I agree. Dowels are misunderstood apart from the cabinet industry, where point to point CNC machines are used. But jigs like yours do the same job, at a slower pace.


----------



## gbear

This is a great idea…one I will probably adopt.
Thanks


----------



## JL7

Great review Gene…...didn't even know these were available….Lee Valley has so many little gems hiding about….

I'll be putting some of these in cart with my next trip….......thanks.


----------



## PASs

thanks for the post.
I still have the dowel centers I got 25 years ago….drill the hole, put the center in, press the mating board together, drill the matching hole.
Made a massive entertainment center using dowels as the joinery with those centers.
But these look better for drilling the holes.
on the favorites list !!!


----------



## sawdustsux

great!


----------



## jap

thanks for the review.


----------



## DocSavage45

Gene,

Your photos are great. What kind of camera? Nice review too!


----------



## SPalm

Great idea. I have used many dowels with varying results. 
It looks like these little puppies would solve some of the problems. Hmmm.

Thanks for the tip,
Steve


----------



## paulnwa

Good review! I have several sets of these bushings and liners. The liners press fit nicely into 5/8" holes just squeezing them in with a bench vise. The smooth surface at the end of the liner does a good job of piloting the liner into the hole and keeping it aligned when inserting. 
These drill bushings are much lower cost than standard slip fit or press fit drill bushings. I wish they offered a wider range of sizes, tho. I have used these parts to make several drill jigs for various projects. A great value.

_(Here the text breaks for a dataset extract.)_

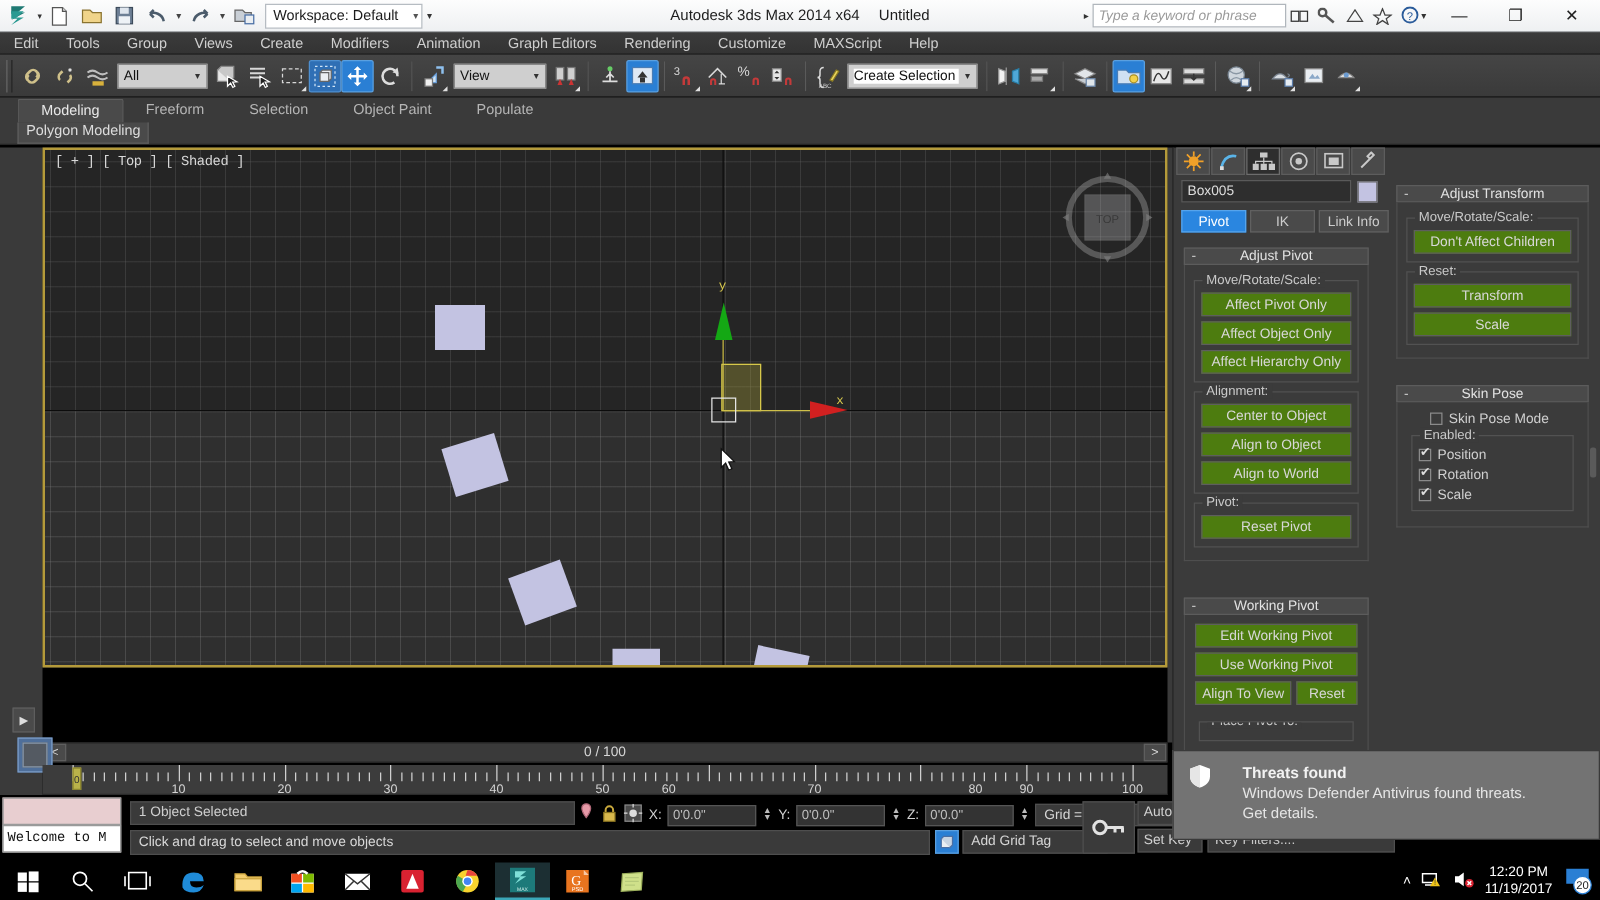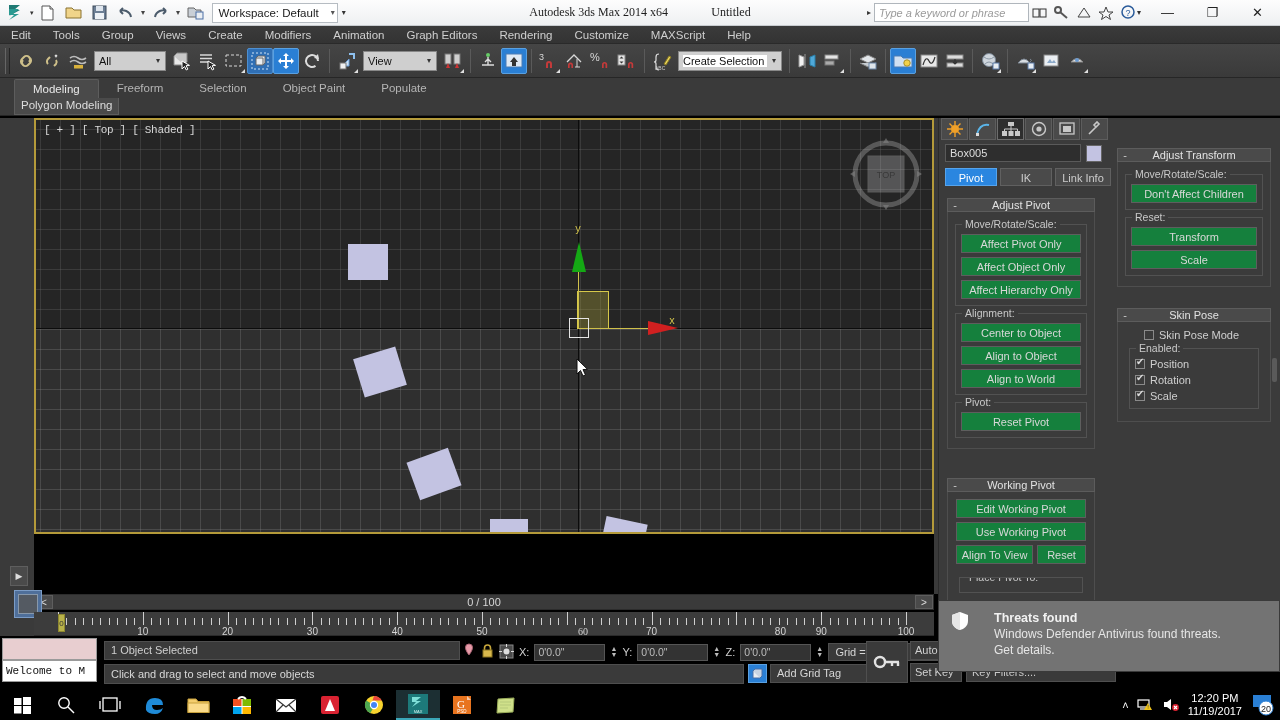"Autodesk 3ds Max 2014 x64" .apptitle span { font-family: Liberation Serif, serif -> none; margin: 0 20px -> 0 6px }
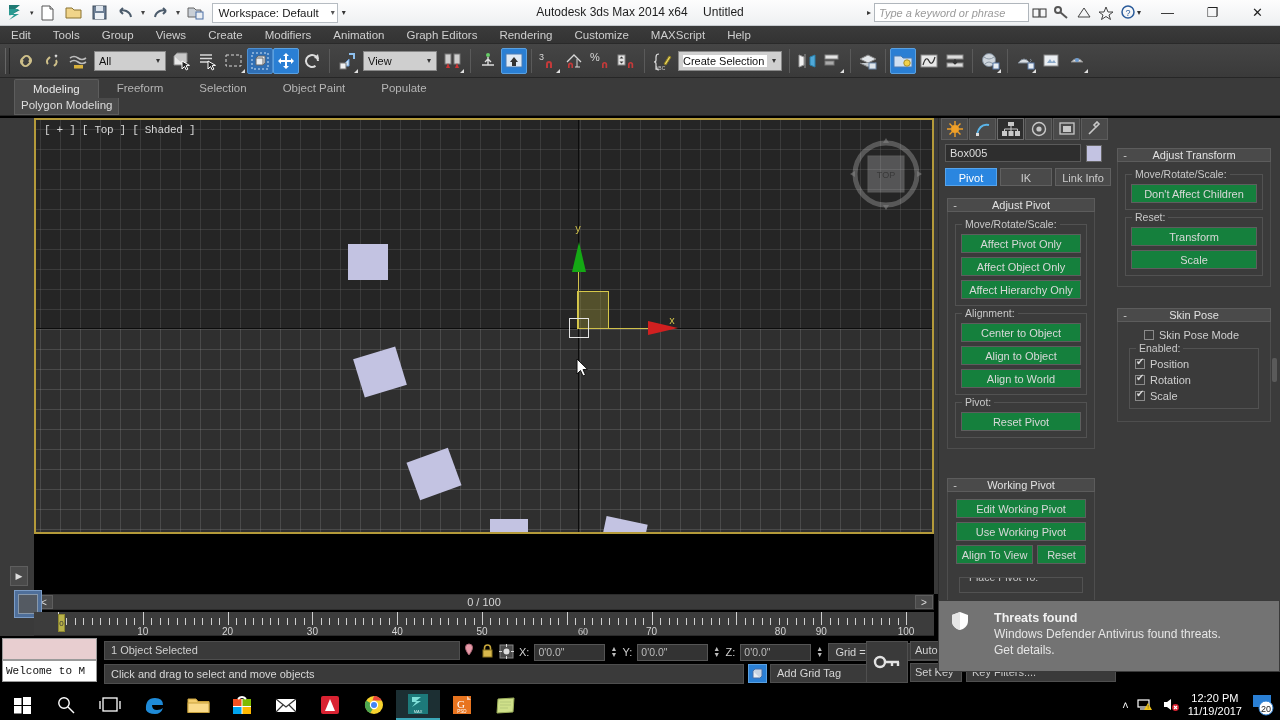"Don't Affect Children" .mbtn { background: #15803d -> #4d7c0f }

I have also used the Veritas Optical Center Punch (http://www.leevalley.com/us/wood/page.aspx?p=45502&cat=1,180,42311) in conjunction with a 5/16" bushing to accurately align a drill jig with a hole layout pattern. A great combination for precision work!


----------



## Zepluros

It took me 5 minutes to realize you weren't trying to make dowels but merely drill for them. This is definitely the way to do it.


----------